§ **Material supplied**

╭──

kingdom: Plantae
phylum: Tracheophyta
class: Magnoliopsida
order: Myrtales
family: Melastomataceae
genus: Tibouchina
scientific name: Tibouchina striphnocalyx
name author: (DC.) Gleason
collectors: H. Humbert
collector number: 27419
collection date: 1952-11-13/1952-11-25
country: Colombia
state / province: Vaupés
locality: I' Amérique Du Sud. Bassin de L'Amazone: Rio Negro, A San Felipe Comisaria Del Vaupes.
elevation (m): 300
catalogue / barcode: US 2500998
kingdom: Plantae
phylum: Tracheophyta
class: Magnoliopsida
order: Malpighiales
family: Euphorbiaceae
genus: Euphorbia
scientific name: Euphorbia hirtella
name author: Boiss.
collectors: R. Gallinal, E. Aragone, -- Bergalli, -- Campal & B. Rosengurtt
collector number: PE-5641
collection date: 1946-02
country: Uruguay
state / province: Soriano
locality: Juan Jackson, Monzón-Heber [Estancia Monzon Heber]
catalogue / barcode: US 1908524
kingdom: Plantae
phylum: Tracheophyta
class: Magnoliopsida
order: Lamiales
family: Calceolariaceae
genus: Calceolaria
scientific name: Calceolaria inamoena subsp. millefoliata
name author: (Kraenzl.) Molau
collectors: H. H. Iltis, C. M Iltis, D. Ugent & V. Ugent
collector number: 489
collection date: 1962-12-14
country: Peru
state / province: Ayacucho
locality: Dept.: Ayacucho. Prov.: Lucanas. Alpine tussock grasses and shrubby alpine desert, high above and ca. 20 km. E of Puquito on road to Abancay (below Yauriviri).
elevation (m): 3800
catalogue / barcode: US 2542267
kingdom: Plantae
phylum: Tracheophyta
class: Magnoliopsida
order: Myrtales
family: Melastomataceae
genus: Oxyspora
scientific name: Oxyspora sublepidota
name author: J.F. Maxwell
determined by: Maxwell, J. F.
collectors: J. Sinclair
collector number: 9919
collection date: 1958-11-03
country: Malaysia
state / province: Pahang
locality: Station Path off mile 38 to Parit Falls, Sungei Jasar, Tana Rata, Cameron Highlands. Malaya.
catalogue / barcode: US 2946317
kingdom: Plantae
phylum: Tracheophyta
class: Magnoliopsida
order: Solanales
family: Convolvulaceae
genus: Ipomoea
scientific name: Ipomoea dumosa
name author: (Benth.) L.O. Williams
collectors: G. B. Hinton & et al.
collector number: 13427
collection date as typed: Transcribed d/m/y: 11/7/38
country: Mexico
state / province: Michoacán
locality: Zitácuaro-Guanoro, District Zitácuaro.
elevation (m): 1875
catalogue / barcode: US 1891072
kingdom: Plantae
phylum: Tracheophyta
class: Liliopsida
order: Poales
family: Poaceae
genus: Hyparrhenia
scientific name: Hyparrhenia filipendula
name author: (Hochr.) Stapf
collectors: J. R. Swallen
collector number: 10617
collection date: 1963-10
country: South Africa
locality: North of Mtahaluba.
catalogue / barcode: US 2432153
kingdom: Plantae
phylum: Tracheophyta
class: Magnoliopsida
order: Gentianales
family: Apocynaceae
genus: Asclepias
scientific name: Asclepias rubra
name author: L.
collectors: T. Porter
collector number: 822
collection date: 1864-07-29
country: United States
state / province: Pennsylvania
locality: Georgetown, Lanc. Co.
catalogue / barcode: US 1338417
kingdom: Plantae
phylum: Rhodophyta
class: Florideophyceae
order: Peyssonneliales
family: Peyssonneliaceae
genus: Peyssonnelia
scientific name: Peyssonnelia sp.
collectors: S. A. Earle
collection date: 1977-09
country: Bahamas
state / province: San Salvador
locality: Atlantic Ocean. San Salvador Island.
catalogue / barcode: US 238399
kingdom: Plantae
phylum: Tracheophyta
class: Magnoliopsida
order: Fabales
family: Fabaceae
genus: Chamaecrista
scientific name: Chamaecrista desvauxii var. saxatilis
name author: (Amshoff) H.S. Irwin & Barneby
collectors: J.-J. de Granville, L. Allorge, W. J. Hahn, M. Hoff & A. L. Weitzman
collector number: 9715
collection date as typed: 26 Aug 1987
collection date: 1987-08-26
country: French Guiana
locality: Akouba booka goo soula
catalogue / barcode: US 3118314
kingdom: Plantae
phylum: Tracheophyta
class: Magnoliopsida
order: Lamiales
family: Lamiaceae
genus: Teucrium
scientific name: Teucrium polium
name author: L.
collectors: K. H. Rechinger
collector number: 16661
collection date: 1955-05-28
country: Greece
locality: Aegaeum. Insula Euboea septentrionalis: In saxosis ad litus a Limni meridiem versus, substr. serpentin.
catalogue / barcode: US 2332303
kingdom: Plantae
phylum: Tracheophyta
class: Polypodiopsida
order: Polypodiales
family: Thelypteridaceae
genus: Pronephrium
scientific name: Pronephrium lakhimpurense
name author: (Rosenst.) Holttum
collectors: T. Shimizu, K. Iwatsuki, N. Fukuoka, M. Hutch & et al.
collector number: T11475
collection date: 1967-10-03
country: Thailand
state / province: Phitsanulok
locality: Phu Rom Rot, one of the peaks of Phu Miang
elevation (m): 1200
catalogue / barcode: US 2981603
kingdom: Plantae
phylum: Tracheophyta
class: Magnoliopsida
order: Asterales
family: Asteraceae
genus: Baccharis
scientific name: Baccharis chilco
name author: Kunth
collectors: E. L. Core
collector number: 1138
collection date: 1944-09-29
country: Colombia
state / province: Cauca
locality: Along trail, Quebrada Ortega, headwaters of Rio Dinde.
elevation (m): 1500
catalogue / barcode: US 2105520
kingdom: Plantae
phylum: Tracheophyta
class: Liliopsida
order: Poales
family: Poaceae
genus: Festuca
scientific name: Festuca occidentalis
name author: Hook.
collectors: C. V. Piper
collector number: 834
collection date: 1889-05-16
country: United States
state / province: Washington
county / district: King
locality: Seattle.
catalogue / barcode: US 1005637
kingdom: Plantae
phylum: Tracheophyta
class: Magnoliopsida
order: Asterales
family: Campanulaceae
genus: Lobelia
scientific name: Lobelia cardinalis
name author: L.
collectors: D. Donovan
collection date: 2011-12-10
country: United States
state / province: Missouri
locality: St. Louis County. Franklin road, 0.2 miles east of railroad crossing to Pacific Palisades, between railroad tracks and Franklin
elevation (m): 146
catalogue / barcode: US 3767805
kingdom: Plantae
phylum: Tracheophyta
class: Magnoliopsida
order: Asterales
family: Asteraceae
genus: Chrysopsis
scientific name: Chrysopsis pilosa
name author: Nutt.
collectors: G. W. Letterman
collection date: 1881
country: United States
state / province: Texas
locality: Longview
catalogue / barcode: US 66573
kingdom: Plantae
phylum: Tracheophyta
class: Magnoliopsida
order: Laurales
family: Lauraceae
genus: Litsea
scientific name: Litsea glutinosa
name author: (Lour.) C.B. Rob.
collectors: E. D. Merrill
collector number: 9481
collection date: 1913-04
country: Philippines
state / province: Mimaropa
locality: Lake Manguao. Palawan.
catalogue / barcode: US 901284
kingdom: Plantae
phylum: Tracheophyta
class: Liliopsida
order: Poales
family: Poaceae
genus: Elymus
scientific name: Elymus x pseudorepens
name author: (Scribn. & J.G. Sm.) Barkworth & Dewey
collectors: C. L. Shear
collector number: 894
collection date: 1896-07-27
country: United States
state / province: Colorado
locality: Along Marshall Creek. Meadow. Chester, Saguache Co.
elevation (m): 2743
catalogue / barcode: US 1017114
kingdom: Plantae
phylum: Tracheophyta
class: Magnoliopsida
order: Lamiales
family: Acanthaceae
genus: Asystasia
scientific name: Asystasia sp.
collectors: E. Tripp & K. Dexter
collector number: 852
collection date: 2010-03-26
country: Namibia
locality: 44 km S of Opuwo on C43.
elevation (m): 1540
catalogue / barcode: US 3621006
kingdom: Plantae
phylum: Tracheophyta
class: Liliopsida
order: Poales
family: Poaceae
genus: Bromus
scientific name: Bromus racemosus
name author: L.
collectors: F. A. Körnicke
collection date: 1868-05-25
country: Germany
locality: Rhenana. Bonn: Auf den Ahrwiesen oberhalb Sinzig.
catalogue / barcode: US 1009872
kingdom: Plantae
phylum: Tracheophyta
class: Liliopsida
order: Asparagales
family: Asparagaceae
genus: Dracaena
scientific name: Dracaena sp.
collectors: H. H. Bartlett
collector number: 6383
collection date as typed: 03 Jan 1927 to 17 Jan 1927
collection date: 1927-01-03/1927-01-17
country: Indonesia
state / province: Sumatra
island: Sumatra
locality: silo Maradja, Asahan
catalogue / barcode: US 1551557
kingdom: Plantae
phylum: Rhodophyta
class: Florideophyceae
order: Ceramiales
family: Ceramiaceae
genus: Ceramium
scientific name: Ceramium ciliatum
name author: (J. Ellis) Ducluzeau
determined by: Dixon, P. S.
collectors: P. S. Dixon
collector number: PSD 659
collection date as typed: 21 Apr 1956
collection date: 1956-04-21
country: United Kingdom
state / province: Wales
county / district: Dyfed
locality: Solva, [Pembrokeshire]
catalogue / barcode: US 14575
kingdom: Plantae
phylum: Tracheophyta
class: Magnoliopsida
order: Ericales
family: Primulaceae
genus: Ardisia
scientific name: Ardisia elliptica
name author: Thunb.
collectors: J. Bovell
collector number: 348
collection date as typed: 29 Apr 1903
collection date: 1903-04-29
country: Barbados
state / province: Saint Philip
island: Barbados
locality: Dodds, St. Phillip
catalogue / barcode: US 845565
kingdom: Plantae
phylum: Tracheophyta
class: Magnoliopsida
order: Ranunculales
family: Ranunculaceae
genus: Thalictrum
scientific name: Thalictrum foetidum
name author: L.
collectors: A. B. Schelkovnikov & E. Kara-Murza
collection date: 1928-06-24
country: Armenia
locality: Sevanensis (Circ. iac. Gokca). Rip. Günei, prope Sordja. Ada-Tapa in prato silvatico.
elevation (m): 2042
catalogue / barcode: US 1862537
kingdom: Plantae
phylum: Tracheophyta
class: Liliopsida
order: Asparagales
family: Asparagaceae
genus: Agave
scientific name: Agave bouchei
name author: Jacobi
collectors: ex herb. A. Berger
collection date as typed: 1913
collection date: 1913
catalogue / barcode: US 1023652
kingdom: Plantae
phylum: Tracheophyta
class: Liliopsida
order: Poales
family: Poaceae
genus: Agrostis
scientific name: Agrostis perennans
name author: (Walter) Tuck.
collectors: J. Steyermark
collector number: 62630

╰──

§ **Task to carry out**
Copy the records from the line with "family: Peyssonneliaceae" to the line with "country: Greece", keeping every line as it appears.

§ **Output for this task**
family: Peyssonneliaceae
genus: Peyssonnelia
scientific name: Peyssonnelia sp.
collectors: S. A. Earle
collection date: 1977-09
country: Bahamas
state / province: San Salvador
locality: Atlantic Ocean. San Salvador Island.
catalogue / barcode: US 238399
kingdom: Plantae
phylum: Tracheophyta
class: Magnoliopsida
order: Fabales
family: Fabaceae
genus: Chamaecrista
scientific name: Chamaecrista desvauxii var. saxatilis
name author: (Amshoff) H.S. Irwin & Barneby
collectors: J.-J. de Granville, L. Allorge, W. J. Hahn, M. Hoff & A. L. Weitzman
collector number: 9715
collection date as typed: 26 Aug 1987
collection date: 1987-08-26
country: French Guiana
locality: Akouba booka goo soula
catalogue / barcode: US 3118314
kingdom: Plantae
phylum: Tracheophyta
class: Magnoliopsida
order: Lamiales
family: Lamiaceae
genus: Teucrium
scientific name: Teucrium polium
name author: L.
collectors: K. H. Rechinger
collector number: 16661
collection date: 1955-05-28
country: Greece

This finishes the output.